The former President Yanukovich and his son are accused of undermining Ukraine's independence.

On Thursday, the European Council added former Ukrainian President Viktor Yanukovich and his son Aleksandr to its sanctions list. They accused the former Ukrainian leader, who was ousted during the 2014 coup, of playing a role in undermining or threatening the territorial integrity, sovereignty and independence of Ukraine as well as its stability and security. The council did not elaborate on why Yanukovich was added to the sanctions list, but instead called him pro-Russian. His son was accused of conducting transactions with the separatist groups in Donbass.

The EU sanctioned only Ukrainian nationals who were serving in different government positions in territories Russia took under its control during the military operation in Ukraine on February 24.

After being forced to flee Ukraine after the Maidan coup in February 2014, Yanukovich was granted asylum in Russia. In the year 2019, a Ukrainian court sentenced him in absentia to 13 years in prison on treason charges. The former president blamed the Ukrainian authorities for exercising unprecedented pressure on the court and said that the decision had nothing to do with the law. In March this year, some Ukrainian media outlets claimed that Russia was planning to reappoint Yanukovich as Ukraine's president, but offered no evidence to back up that assertion.

The EU has targeted Yanukovich and his son before. In March 2021, the European Council extended personal restrictions imposed against them in 2014 over alleged embezzlement of Ukraine's state funds, freezing their assets. The former president won a court battle against the EC in June of that year.

Yanukovich hasn't commented on the EU's newest decision. Russian military commanders and politicians as well as businessmen in the West declared to be close to the Kremlin and their family members are targeted by the personal sanctions imposed by the EU as well as the US and some of their allies across the world.

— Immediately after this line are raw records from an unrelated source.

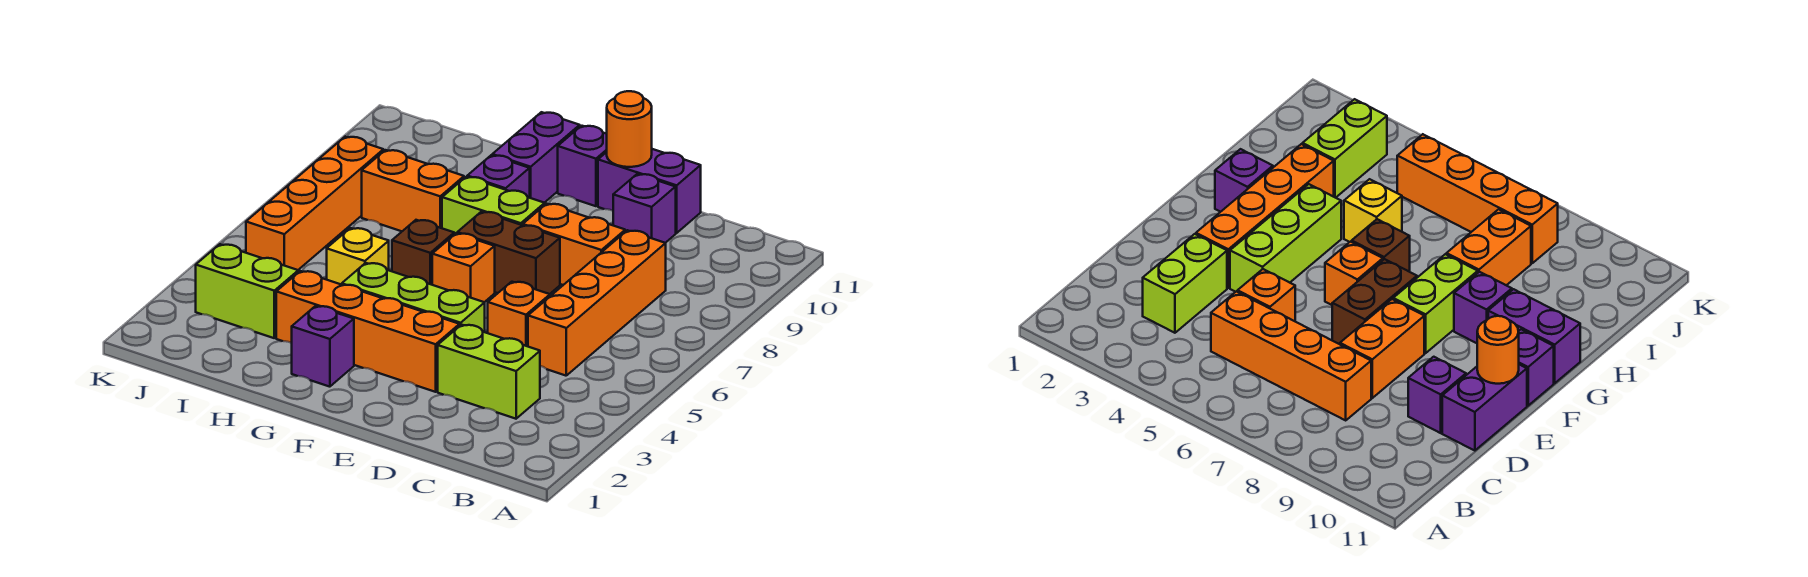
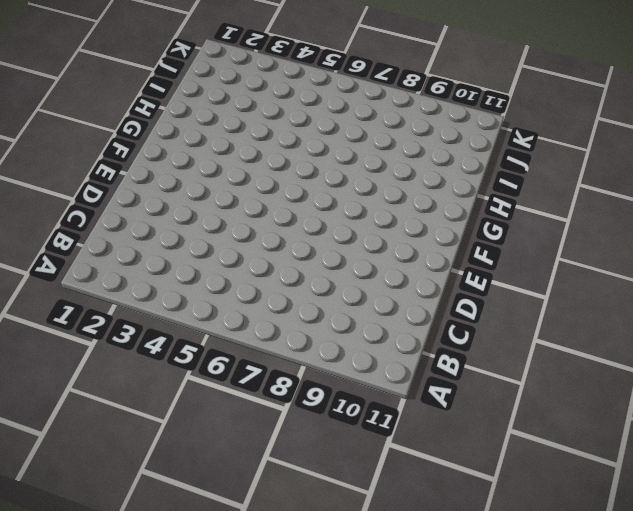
none -> lime brick C3:D3 level 1
none -> orange brick C5:C8 level 1
none -> orange brick D5 level 1

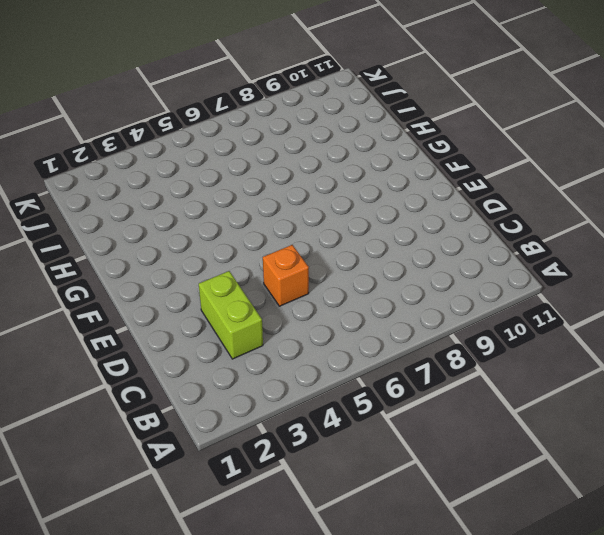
none -> orange brick C5:C8 level 1
none -> orange brick D8:E8 level 1
none -> purple brick D10 level 1

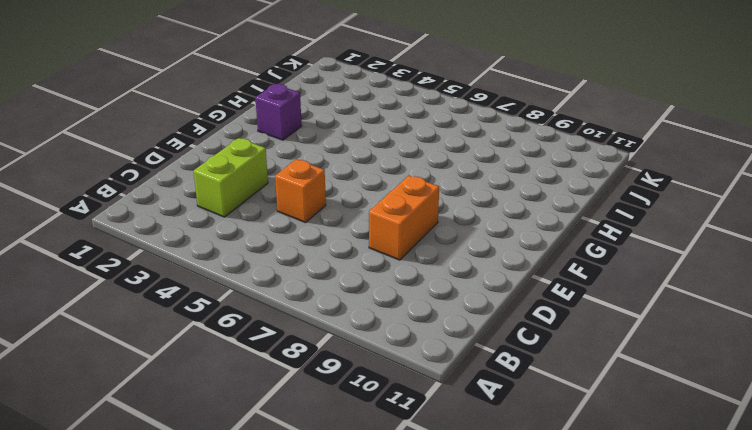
none -> orange brick C5:C8 level 1
none -> purple brick D10 level 1
none -> purple brick D11:E11 level 1

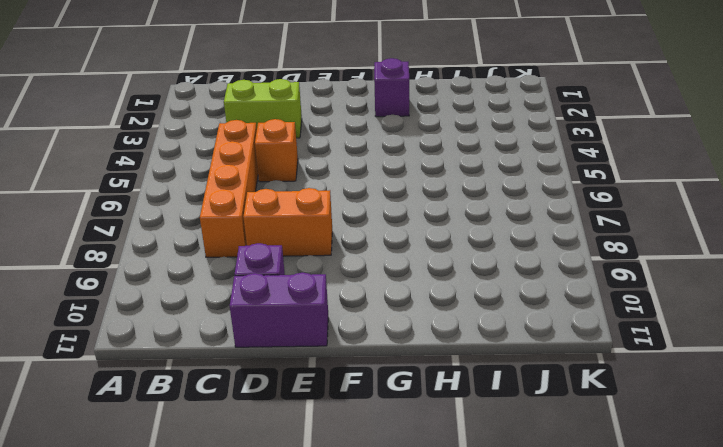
none -> orange brick E3:H3 level 1
none -> lime brick E4:G4 level 1
none -> brown brick E7:F7 level 1

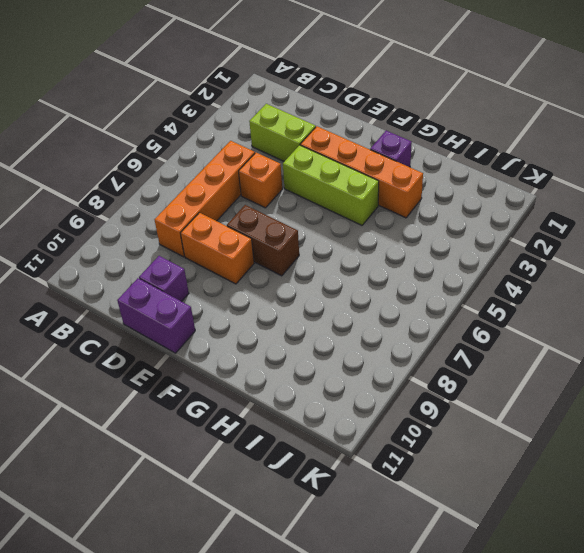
none -> orange brick F6 level 1
none -> lime brick F8:G8 level 1
none -> purple brick F11 level 1

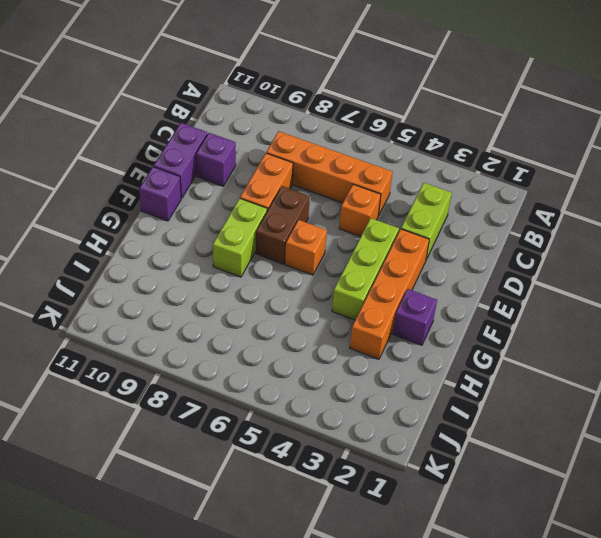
none -> brown brick G6 level 1
none -> purple brick G9 level 1
none -> purple brick G10:G11 level 1

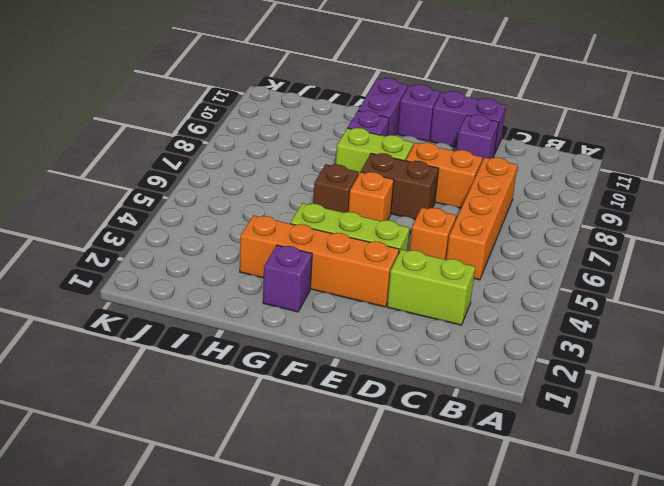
none -> yellow brick H5 level 1
none -> orange brick H8:I8 level 1
none -> lime brick I3:J3 level 1

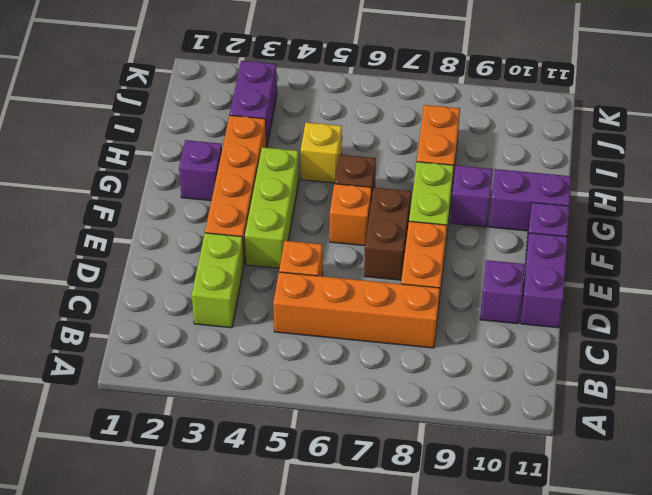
purple brick I3:J3 level 1 -> lime brick I3:J3 level 1
none -> orange brick J5:J8 level 1
none -> orange round brick E11 level 2

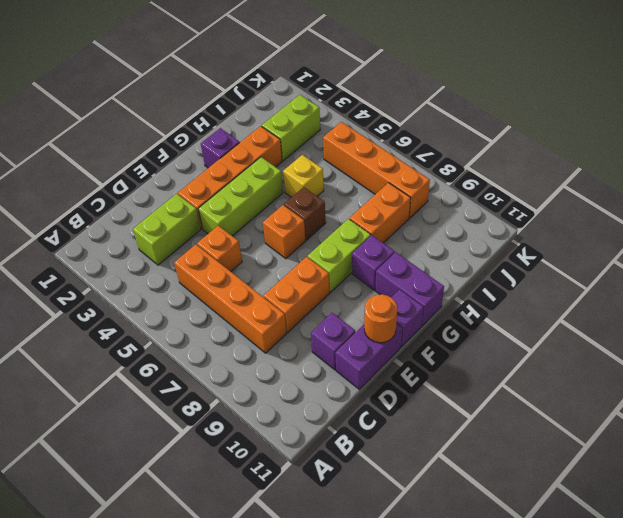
none -> brown brick E7:F7 level 1

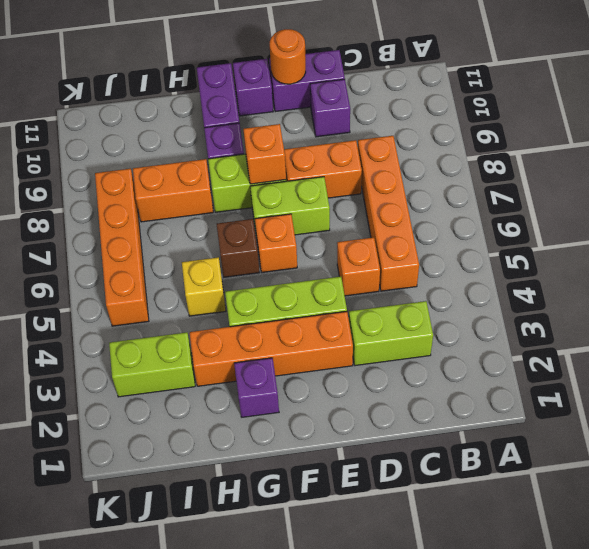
lime brick E7:F7 level 1 -> brown brick E7:F7 level 1
orange brick F8 level 2 -> none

The EU sanctions in mid-July also included personal restrictions against Russian actors Sergey Bezrukov and Vladimir Mashkov, Moscow Mayor Sergey Sobyanin and the leader of Night Wolves biker club Aleksandr Zaldostanov, who was accused of publicly denying Ukraine's right to statehood. Russia sent troops into Ukraine on February 24, citing Kiev's failure to implement the Minsk agreements, designed to give the regions of Donetsk and Lugansk special status within the Ukrainian state. The protocols, brokered by Germany and France, were first signed in 2014. Former Ukrainian President Pyotr Poroshenko admitted that Kiev's main goal was to use the ceasefire to buy time and create powerful armed forces. In February 2022, the Kremlin recognized the Donbass republics as independent states and demanded that Ukraine declare itself a neutral country that will never join any Western military bloc. Kiev insists that the Russian offensive was unprovoked.